They also cover treating the robot as a trust fund:

> c. The legal status for a robot can’t derive from the Anglo-Saxon Trust
> model also called Fiducie or Treuhand in Germany. Indeed, this regime is
> extremely complex, requires very specialized competences and would not solve
> the liability issue. More importantly , it would still imply the existence
> of a human being as a last resort – the trustee or fiduciary – responsible
> for managing the robot granted with a Trust or a Fiducie.

Edit: The silly thing is that they want to ensure that robots have "the status
of electronic persons responsible for making good any damage they may cause"
while simultaneously holding that a robot can't be a Natural Person "since the
robot would then hold human rights, such as [...] the right to remuneration".

So in their book a robot can't earn money but is personally financially liable
for any damage it causes.

------
lifeisstillgood
So the EU Parliament (bunch of nobodies every ignores) have recommended to the
EU Commission (EU civil service, bunch of generally experienced civil servants
who get to pass rules from their in-country colleagues that their in-country
civil servants and politicians find too unpalatable to do at home) asked the
commission to (eventually) pass laws giving robots legal person-like status
because you know, Asimov is cool.

And actual experts have written saying that's a bad idea.

But i had to read it twice to find that out - guys take a tip from newpapers
"Who the hell reads the second paragraph?" Next time put the story in the
first paragraph

Anyway, yeah. like nothing bad will come of making robots legal persons.

We can wait till Robin Williams asks

------
John_KZ
Wow, are these clowns really that stupid or are they paid by industry?
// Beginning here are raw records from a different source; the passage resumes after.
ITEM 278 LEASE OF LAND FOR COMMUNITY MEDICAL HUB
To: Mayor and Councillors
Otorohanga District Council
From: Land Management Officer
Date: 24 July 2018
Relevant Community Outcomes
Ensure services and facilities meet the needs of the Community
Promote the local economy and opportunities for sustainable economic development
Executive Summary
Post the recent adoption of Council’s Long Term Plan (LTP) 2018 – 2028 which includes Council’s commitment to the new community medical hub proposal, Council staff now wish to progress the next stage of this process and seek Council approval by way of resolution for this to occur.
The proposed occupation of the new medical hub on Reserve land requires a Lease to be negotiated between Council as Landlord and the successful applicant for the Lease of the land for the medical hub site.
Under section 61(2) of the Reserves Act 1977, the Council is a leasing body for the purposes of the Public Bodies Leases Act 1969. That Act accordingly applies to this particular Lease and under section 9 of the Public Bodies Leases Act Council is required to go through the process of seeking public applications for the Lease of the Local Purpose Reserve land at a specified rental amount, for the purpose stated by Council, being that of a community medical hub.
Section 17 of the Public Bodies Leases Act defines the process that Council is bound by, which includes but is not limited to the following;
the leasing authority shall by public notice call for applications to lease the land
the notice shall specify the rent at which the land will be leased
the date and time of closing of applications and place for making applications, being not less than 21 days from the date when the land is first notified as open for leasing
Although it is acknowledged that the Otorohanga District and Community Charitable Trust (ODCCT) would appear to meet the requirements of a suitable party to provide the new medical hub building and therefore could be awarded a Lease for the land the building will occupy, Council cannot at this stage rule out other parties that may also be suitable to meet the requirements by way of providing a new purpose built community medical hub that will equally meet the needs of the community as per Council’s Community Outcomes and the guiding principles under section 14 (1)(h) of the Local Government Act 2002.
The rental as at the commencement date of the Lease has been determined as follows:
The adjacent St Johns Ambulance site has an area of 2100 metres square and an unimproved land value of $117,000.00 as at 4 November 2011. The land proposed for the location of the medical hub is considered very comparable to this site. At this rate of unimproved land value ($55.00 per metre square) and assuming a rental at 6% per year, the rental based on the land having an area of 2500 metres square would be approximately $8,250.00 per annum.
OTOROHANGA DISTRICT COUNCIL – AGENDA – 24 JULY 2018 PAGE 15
US-
based thinktanks have to reveal their financial details (donations etc), in
the EU they don't. This needs fixing ASAP.

I'm sure Google, Amazon, Uber, Tesla and Boston Dynamics would just _love_ to
blame their AI products instead of themselves. "But it was the robot-person
that run over the pedestrian your honor. Jail the car sir, not the manager."
So very convenient eh?

------
eksemplar
I work in the Danish public sector and we’re slowly adopting robotics (which
is really just macros) and machine learning, and I’m a bit split in the issue.

On one hand RPA software needs to be able to log on systems as though it was a
real employee for it to function, because our systems are designed for people.
I mean, if the systems were designed to be efficient, I would be using a rest
API not a fucking macro.

On the other hand I think it would be dangerous if we start protecting machine
learning like we protect our human workers. Right now our approach to machine
learning is similar to how advertising companies predict your behavior based
on previous data. It’s build on determinism, and I think that is a flawed way
to look at human beings. If we look at the science of history, determinism
only works for so long, the more facts we have the harder it becomes to answer
why something happened the way it did.

I view machine learning results, and I’m talking about machine learning used
on unstructured data sets that make administrative legal recommendations, not
the sort that suggest analytic graphs on datasets, is fundamentally flawed.
We’re shooting toward a society where people at high positions in the
government actual,y believe we can predict behavior, we’ve done proof of
concepts that are promising as well, as an example we’re able to predict which
shitty parents will need “interventions” (I don’t know the English word,
sorry) but only with a 70% accuracy. If we start acting in those data sets, we
may make matters worse, because we already know that by expecting someone to
fail we actually increase the chance of it happening.

I think machine learning is interesting, I also think you can use it to say a
lot about what will happen, but we still can’t use it to tell us why something
is happening, and until we do (if ever) we should be careful how much we trust
it in administrative law.